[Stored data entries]
=== Begin Enclosure ===
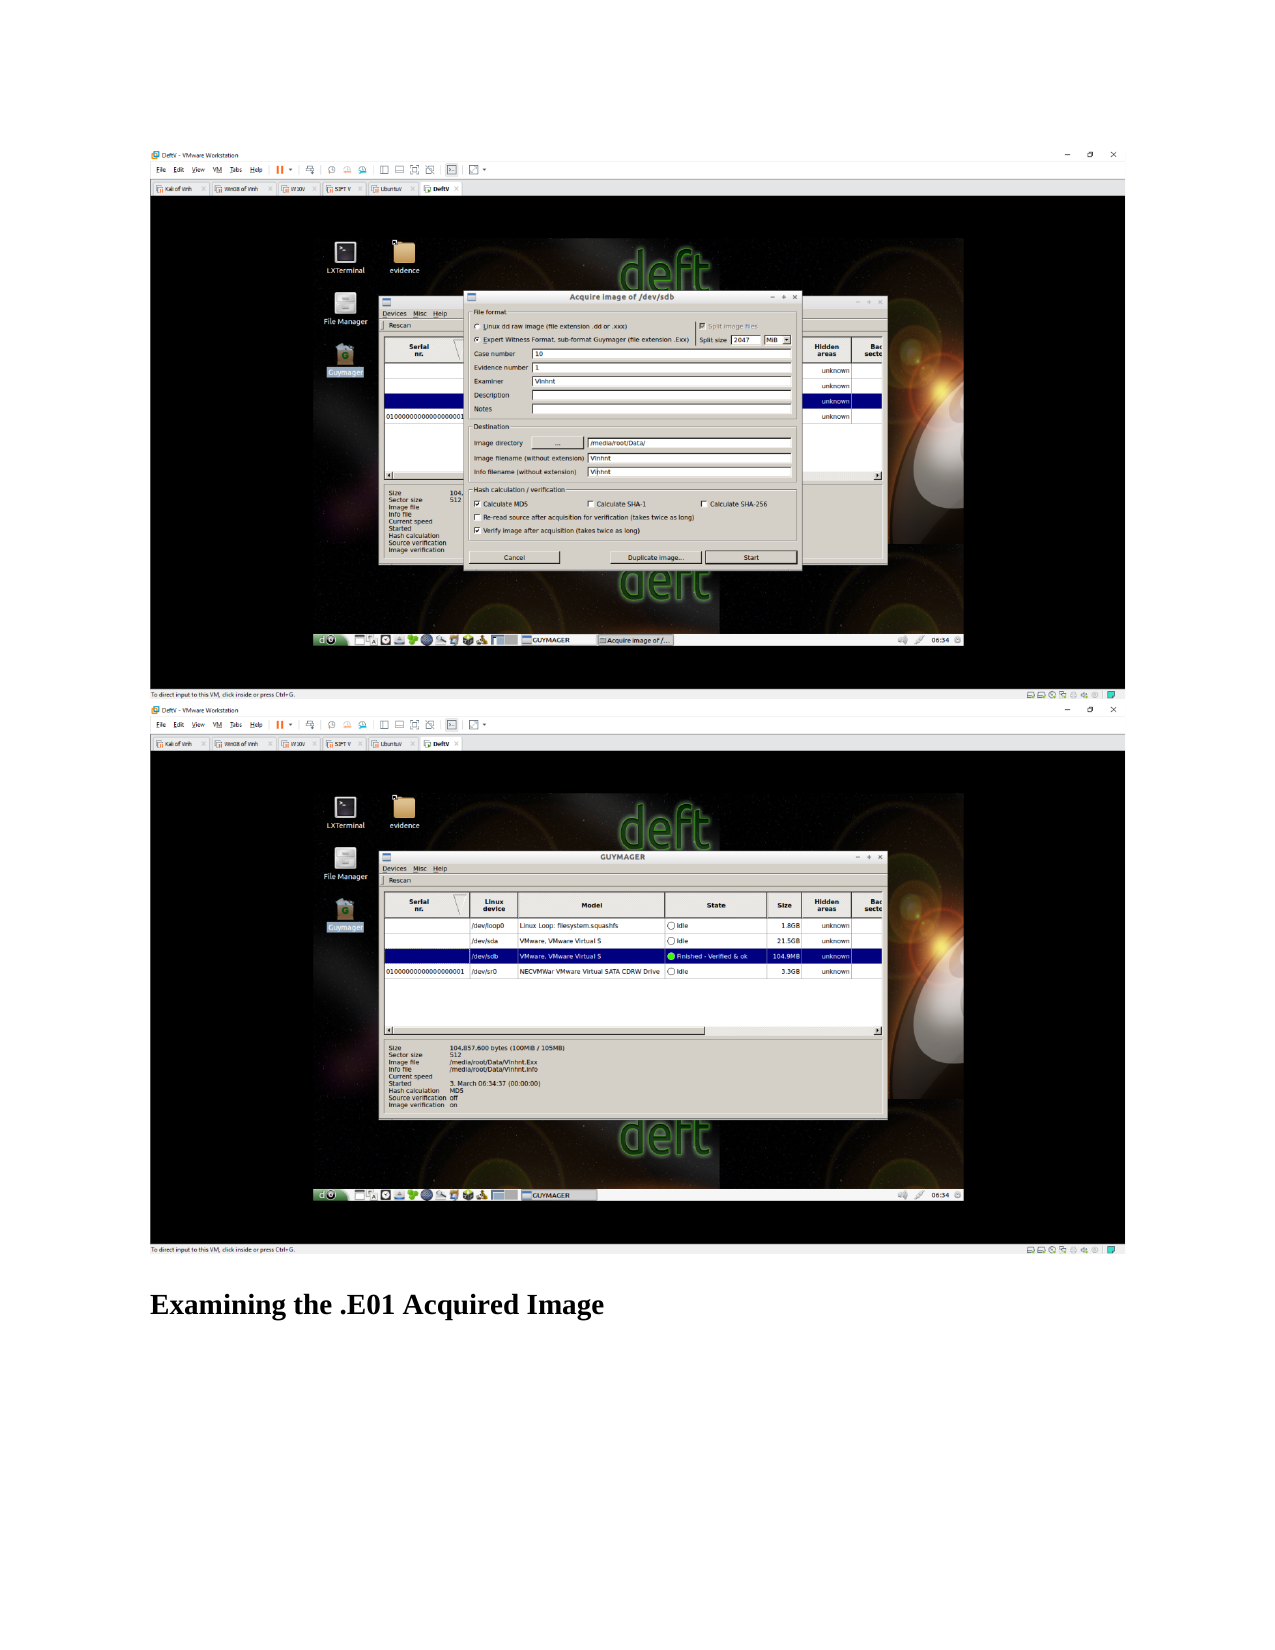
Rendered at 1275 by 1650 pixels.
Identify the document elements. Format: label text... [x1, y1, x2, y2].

text Examining the .E01 Acquired Image [150, 1287, 1125, 1320]
picture [150, 704, 1125, 1254]
picture [150, 150, 1125, 699]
=== End Enclosure ===
Transcribe the records verbatim and omit the images.

» Worked solution
Rendered at 1275 by 1650 pixels.
Identify the document elements. Format: label text... [x1, y1, x2, y2].

text Examining the .E01 Acquired Image [150, 1287, 1125, 1320]
picture [150, 704, 1125, 1254]
picture [150, 150, 1125, 699]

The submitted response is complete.